The International Monetary Fund predicts that “price increase around the world will affect low-income households in particular, with food and energy costs accounting for more than their average budget”.
In addition to energy prices, the prices of wheat and corn are also skyrocketing because Ukraine is an important supplier of agricultural raw materials to Europe, Asia and even Iran.
Today, amid the Russia-Ukraine war, mining companies are profiting from the rise in prices, but they will soon see high inflation, which could hit short-term demand and ruin their development plans.
Ukraine is one of the largest producers and exporters of iron ore in the world. According to statistics provided by the country in January 2022 and verified by the United States Geological Survey, Ukraine is the second largest owner of iron ore reserves.

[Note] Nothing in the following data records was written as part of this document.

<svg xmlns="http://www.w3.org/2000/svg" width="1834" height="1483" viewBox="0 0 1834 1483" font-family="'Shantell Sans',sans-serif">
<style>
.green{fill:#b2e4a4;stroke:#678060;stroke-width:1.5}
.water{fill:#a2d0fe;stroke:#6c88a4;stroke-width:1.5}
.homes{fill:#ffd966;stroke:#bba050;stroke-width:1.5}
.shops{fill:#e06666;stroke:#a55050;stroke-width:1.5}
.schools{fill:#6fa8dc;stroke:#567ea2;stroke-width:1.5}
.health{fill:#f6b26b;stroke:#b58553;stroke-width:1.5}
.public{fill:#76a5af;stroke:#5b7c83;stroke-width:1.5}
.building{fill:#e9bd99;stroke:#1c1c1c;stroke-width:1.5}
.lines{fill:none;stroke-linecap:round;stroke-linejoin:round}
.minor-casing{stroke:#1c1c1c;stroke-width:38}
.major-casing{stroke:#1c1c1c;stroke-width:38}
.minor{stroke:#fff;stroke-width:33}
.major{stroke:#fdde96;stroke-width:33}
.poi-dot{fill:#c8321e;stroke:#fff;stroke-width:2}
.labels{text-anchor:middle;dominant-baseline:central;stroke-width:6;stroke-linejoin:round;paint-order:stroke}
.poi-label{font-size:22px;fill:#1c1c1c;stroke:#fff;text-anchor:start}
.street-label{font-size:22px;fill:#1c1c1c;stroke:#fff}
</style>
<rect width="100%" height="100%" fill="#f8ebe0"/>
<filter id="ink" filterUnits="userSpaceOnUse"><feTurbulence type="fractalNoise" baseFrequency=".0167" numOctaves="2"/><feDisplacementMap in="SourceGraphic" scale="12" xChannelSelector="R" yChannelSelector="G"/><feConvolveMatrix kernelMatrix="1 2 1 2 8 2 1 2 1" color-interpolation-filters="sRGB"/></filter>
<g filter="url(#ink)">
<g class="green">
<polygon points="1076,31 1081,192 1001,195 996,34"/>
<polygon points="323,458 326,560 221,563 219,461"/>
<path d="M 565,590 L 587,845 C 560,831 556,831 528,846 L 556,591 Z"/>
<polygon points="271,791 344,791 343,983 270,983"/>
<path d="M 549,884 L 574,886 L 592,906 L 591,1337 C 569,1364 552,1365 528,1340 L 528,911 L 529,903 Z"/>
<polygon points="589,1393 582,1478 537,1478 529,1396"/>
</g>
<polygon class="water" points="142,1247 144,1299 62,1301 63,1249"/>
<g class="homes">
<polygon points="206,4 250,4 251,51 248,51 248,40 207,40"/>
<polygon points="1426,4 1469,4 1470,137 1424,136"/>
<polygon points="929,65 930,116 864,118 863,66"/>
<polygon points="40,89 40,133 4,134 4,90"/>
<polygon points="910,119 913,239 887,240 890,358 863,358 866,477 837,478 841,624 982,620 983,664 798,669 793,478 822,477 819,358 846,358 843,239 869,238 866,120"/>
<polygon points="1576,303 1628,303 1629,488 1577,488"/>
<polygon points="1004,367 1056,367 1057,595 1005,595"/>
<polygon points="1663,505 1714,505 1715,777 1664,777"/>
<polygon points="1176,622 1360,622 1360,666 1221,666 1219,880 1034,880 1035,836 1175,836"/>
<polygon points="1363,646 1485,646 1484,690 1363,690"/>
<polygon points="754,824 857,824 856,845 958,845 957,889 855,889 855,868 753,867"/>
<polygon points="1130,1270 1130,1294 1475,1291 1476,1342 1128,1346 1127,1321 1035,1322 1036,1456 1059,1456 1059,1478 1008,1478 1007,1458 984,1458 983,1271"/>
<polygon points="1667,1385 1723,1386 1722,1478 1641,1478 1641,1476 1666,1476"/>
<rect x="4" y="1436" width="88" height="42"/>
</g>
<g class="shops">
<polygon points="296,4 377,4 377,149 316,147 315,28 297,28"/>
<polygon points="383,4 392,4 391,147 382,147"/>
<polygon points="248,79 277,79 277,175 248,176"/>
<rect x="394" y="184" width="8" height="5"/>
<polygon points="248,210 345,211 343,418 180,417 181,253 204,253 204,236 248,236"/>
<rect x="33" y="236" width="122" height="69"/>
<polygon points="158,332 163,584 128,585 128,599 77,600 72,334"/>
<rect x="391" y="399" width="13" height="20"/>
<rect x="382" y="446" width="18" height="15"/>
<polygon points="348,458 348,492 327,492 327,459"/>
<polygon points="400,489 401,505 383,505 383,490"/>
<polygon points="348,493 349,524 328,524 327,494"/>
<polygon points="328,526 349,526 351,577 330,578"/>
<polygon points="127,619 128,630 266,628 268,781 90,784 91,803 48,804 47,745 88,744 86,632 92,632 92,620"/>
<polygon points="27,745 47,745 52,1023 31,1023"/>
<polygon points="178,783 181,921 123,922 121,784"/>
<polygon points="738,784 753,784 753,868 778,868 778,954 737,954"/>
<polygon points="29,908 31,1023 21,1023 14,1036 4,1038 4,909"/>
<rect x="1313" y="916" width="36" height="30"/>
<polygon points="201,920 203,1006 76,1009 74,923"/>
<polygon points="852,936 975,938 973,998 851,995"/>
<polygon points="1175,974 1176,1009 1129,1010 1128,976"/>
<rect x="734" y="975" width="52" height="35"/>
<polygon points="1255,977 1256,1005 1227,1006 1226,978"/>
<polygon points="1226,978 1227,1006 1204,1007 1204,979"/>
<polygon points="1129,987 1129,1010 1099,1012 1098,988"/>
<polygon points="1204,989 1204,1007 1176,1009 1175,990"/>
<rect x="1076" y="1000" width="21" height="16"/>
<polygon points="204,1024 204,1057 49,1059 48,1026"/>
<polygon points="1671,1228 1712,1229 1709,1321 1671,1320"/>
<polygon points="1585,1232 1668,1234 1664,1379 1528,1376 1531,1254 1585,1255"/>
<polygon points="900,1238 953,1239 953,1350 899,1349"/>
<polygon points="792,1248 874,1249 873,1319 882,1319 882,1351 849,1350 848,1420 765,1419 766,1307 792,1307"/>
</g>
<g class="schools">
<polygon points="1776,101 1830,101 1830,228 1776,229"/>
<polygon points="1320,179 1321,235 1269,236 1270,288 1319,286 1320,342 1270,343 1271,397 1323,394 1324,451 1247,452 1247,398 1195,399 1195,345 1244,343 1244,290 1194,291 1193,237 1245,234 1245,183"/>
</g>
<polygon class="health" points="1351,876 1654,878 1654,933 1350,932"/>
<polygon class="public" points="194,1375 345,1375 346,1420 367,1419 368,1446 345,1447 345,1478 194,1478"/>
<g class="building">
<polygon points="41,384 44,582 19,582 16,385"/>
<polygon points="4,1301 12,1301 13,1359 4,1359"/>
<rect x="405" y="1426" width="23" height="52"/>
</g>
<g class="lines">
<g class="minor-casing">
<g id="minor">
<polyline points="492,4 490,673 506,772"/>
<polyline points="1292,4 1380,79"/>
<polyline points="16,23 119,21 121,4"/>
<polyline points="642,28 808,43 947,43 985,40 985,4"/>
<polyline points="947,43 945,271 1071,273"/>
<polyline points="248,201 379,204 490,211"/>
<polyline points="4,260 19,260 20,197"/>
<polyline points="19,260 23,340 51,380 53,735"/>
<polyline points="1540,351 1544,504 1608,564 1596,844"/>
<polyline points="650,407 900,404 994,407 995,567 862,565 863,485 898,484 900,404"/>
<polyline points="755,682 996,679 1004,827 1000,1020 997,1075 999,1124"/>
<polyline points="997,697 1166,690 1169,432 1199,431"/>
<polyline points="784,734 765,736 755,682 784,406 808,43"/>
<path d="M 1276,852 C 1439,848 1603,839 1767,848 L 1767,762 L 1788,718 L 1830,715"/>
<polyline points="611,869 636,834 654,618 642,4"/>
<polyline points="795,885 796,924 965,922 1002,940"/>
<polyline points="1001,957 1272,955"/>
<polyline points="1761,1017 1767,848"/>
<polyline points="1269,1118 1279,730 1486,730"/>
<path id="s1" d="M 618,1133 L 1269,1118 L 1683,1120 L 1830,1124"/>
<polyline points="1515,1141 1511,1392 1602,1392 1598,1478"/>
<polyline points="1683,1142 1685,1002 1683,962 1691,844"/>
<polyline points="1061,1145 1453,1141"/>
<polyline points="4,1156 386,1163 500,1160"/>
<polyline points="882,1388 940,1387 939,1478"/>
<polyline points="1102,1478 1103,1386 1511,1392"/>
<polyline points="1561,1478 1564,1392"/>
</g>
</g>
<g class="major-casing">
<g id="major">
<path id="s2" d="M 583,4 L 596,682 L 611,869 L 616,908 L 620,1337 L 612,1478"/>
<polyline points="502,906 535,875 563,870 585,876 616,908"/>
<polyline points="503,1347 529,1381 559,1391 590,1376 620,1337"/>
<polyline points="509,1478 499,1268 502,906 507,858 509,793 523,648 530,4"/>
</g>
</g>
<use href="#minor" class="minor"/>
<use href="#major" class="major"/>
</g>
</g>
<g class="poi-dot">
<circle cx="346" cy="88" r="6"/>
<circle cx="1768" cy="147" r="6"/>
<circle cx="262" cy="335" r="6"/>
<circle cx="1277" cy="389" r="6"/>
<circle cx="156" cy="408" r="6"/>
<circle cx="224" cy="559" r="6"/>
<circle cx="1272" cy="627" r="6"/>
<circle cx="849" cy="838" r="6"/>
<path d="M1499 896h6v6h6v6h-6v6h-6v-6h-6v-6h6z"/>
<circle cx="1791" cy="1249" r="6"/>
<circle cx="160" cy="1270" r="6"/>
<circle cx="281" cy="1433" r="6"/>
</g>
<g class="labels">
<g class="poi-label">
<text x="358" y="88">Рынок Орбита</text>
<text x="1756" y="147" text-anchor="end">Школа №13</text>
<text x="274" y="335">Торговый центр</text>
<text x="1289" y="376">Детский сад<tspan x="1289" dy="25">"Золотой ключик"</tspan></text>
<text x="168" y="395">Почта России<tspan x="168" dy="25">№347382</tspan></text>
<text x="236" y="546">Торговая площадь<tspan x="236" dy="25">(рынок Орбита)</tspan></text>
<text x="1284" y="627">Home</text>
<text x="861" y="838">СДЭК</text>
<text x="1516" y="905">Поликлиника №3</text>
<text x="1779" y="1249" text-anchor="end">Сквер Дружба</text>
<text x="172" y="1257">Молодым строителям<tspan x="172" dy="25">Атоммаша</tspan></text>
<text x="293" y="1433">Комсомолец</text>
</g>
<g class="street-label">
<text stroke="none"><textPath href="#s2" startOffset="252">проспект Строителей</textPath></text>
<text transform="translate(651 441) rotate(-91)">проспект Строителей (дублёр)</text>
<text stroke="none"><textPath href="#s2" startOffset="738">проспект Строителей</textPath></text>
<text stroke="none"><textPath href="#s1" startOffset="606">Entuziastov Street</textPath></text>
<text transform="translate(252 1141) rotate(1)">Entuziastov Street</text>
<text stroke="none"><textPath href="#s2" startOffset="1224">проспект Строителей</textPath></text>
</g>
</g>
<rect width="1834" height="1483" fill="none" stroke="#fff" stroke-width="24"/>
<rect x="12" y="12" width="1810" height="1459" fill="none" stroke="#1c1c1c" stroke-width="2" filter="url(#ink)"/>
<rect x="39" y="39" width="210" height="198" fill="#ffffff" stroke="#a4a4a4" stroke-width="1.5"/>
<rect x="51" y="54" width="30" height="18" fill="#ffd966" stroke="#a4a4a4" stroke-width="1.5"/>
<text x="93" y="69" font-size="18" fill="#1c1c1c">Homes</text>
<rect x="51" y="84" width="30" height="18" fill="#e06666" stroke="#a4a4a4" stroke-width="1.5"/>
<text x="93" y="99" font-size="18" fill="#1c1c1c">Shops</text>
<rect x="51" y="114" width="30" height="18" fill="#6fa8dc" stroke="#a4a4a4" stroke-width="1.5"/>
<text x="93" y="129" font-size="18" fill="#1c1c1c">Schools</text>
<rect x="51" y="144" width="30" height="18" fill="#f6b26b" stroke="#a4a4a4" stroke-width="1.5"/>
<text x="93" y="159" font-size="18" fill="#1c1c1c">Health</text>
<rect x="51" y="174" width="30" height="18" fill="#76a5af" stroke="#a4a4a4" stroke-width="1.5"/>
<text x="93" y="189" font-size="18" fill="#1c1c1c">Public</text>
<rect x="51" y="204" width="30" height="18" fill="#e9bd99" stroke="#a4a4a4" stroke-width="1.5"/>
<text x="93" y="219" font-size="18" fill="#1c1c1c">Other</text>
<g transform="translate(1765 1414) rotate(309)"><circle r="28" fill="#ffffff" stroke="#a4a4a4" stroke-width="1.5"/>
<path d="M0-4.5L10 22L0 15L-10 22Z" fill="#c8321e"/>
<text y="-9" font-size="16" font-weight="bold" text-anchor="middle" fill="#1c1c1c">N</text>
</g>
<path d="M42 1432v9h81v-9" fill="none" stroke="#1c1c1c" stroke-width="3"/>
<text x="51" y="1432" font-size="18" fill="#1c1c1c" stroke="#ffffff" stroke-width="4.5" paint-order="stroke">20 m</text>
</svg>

Given the destruction to Ukraine’s infrastructures, the country won’t be able to meet its commitments regarding the steel industry. This is an opportunity for Iran to win some of the markets of this country. Ukraine’s main exports have been to Europe; therefore, European steelmakers will certainly suffer the most.
This is while Iranian policies are detrimental to the development of the country’s mining industry. We need to take advantage of the opportunities arising from the conflicts between Europe and Russia. Our strategies should be defined to increase our share in exports and foreign-source revenues.